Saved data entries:
---*---

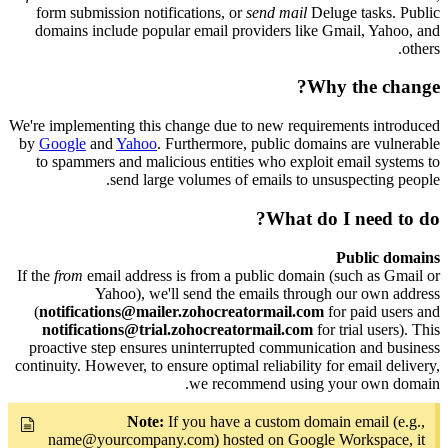
form submission notifications, or
send mail
Deluge tasks. Public
domains include popular email providers like Gmail, Yahoo, and
others.
Why the change?
We're implementing this change due to new requirements introduced
by
Google
and
Yahoo
. Furthermore, public domains are vulnerable
to spammers and malicious entities who exploit email systems to
send large volumes of emails to unsuspecting people.
What do I need to do?
Public domains
If the
from
email address is from a public domain (such as Gmail or
Yahoo), we'll send the emails through our own address
(
notifications@mailer.zohocreatormail.com
for paid users and
notifications@trial.zohocreatormail.com
for trial users). This
proactive step ensures uninterrupted communication and business
continuity. However, to ensure optimal reliability for email delivery,
we recommend using your own domain.
Note:
If you have a custom domain email (e.g.,
name@yourcompany.com) hosted on Google Workspace, it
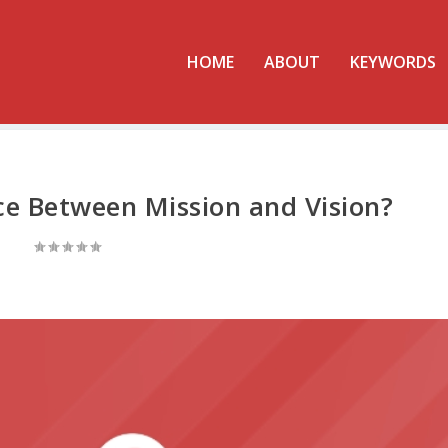
HOME
ABOUT
KEYWORDS
ce Between Mission and Vision?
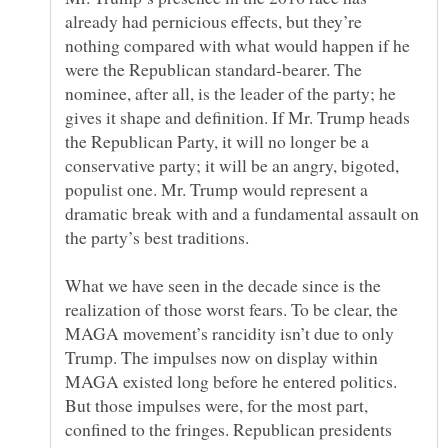
already had pernicious effects, but they’re
nothing compared with what would happen if he
were the Republican standard-bearer. The
nominee, after all, is the leader of the party; he
gives it shape and definition. If Mr. Trump heads
the Republican Party, it will no longer be a
conservative party; it will be an angry, bigoted,
populist one. Mr. Trump would represent a
dramatic break with and a fundamental assault on
What we have seen in the decade since is the
realization of those worst fears. To be clear, the
MAGA movement’s rancidity isn’t due to only
Trump. The impulses now on display within
MAGA existed long before he entered politics.
But those impulses were, for the most part,
confined to the fringes. Republican presidents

---*---

* Exercise *
Can you switch every "Yahoo" in the records to "Outlook", keep everything else the same, and write the lines out again without the pictures?

* Completed task *
form submission notifications, or
send mail
Deluge tasks. Public
domains include popular email providers like Gmail, Outlook, and
others.
Why the change?
We're implementing this change due to new requirements introduced
by
Google
and
Outlook
. Furthermore, public domains are vulnerable
to spammers and malicious entities who exploit email systems to
send large volumes of emails to unsuspecting people.
What do I need to do?
Public domains
If the
from
email address is from a public domain (such as Gmail or
Outlook), we'll send the emails through our own address
(
notifications@mailer.zohocreatormail.com
for paid users and
notifications@trial.zohocreatormail.com
for trial users). This
proactive step ensures uninterrupted communication and business
continuity. However, to ensure optimal reliability for email delivery,
we recommend using your own domain.
Note:
If you have a custom domain email (e.g.,
name@yourcompany.com) hosted on Google Workspace, it
HOME
ABOUT
KEYWORDS
ce Between Mission and Vision?
already had pernicious effects, but they’re
nothing compared with what would happen if he
were the Republican standard-bearer. The
nominee, after all, is the leader of the party; he
gives it shape and definition. If Mr. Trump heads
the Republican Party, it will no longer be a
conservative party; it will be an angry, bigoted,
populist one. Mr. Trump would represent a
dramatic break with and a fundamental assault on
What we have seen in the decade since is the
realization of those worst fears. To be clear, the
MAGA movement’s rancidity isn’t due to only
Trump. The impulses now on display within
MAGA existed long before he entered politics.
But those impulses were, for the most part,
confined to the fringes. Republican presidents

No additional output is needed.